* [WHAT IS NEEDED]: Check each line of the entries below for the word "права", and copy out the ones that have it.

- Opening Delimiter -

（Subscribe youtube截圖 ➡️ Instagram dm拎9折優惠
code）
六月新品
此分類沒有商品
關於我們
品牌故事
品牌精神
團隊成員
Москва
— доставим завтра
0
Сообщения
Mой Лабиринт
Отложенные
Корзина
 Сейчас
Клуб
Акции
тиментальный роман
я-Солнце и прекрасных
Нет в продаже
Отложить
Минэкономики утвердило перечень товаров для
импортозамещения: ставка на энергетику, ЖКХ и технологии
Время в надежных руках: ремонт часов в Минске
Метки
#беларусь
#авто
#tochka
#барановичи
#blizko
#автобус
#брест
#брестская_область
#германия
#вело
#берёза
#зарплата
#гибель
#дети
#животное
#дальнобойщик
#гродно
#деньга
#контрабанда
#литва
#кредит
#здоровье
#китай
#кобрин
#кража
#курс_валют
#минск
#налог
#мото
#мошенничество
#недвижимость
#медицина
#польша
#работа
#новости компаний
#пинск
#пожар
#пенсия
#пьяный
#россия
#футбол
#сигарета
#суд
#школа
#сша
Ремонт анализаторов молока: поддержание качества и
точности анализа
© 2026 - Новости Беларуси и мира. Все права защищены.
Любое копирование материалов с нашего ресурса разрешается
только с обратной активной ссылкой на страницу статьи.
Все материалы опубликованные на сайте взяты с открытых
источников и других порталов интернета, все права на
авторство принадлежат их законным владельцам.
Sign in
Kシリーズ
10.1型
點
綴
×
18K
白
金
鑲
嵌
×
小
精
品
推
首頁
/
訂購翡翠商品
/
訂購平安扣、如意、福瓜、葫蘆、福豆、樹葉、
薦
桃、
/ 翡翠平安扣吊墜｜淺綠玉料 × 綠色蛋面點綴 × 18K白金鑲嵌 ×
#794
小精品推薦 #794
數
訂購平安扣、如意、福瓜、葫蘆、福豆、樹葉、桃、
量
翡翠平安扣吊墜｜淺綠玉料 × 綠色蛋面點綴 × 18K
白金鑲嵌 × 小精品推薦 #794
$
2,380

- Closing Delimiter -

* [EXPECTED OUTPUT]:
© 2026 - Новости Беларуси и мира. Все права защищены.
источников и других порталов интернета, все права на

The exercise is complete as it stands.